WHAT YOU HAVE TO DO. The answer must consist of every line from the entries below that contains the word "lines".

Records from a dataset
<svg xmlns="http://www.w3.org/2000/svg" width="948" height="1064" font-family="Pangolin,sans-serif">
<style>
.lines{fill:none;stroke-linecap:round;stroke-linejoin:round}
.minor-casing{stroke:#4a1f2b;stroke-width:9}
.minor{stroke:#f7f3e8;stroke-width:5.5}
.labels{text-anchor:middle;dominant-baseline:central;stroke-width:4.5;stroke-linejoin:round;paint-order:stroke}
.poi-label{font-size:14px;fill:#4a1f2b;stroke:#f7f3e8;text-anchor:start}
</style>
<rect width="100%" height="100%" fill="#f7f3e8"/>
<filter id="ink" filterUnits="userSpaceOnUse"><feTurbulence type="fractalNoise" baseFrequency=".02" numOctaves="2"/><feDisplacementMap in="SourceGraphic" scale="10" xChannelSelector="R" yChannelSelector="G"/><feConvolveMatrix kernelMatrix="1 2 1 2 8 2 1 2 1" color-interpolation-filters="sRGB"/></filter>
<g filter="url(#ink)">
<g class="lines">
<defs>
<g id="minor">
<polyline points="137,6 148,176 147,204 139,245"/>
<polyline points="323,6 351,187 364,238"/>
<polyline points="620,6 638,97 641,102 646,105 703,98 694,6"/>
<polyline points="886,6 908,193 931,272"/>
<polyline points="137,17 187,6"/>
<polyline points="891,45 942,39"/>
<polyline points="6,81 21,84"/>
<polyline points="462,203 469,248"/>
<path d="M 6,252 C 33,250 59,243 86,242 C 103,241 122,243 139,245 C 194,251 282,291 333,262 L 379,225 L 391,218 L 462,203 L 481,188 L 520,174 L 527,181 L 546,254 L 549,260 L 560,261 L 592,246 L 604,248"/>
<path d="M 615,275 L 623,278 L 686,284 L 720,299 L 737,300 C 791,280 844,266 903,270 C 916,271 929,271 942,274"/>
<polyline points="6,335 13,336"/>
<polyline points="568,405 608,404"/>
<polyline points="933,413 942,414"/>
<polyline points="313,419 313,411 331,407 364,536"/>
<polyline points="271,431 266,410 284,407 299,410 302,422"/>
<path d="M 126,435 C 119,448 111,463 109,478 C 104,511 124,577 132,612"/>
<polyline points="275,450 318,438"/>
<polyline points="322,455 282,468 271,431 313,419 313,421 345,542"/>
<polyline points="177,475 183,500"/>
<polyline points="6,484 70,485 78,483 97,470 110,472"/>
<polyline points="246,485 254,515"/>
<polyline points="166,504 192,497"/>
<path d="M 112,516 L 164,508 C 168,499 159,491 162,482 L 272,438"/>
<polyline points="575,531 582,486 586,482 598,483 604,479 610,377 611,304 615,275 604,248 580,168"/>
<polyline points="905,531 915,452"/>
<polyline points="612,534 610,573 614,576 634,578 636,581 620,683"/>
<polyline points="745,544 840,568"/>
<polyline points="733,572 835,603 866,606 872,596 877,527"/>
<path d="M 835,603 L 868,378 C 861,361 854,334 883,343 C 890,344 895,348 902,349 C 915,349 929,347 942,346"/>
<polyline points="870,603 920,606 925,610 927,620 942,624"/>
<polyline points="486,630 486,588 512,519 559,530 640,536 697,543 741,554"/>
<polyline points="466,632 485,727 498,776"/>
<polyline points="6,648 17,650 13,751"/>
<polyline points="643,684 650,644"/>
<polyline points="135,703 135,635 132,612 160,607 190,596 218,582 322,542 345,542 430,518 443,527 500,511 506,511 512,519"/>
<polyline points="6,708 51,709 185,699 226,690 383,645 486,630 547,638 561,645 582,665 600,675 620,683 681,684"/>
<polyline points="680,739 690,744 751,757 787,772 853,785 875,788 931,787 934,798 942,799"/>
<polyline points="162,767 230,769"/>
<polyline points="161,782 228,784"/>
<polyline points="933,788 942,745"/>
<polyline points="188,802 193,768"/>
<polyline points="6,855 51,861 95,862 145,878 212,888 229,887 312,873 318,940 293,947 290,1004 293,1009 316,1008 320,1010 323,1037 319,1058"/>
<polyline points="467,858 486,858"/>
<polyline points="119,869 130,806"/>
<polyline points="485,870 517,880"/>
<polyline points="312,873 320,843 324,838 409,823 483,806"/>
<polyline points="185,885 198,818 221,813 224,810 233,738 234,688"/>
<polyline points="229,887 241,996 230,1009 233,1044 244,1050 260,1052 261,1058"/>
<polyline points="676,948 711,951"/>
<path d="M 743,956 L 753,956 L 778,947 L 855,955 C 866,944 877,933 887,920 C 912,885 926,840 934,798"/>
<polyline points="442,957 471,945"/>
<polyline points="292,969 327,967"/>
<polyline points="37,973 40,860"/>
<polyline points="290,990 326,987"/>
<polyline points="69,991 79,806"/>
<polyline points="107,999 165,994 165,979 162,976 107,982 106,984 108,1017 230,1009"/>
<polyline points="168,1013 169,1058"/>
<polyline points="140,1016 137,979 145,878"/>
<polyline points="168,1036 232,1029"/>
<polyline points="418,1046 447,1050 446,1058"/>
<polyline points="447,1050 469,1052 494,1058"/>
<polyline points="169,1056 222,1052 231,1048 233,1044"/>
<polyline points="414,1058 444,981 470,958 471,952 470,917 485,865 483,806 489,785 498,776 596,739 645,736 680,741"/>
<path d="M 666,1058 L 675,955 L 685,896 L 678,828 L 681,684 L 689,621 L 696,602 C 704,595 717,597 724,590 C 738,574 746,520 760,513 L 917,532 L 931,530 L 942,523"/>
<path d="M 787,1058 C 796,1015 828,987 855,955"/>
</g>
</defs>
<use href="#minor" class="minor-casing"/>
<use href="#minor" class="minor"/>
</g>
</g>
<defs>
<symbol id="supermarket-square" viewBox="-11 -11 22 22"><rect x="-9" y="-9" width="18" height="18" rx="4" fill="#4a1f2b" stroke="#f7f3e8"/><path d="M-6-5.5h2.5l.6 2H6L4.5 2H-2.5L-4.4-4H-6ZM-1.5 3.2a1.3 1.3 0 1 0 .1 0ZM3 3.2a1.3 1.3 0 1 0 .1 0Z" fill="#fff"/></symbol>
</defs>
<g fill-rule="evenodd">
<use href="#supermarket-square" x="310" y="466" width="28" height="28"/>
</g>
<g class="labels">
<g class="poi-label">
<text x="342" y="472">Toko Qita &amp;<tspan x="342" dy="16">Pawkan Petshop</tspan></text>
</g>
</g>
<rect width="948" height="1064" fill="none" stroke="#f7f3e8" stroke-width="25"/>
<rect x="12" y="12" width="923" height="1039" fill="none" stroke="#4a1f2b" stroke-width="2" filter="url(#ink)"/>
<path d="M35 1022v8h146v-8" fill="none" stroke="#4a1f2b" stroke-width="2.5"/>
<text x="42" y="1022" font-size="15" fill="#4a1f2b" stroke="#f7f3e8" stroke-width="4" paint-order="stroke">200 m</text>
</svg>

RESPONSE TO THE TASK.
.lines{fill:none;stroke-linecap:round;stroke-linejoin:round}
<g class="lines">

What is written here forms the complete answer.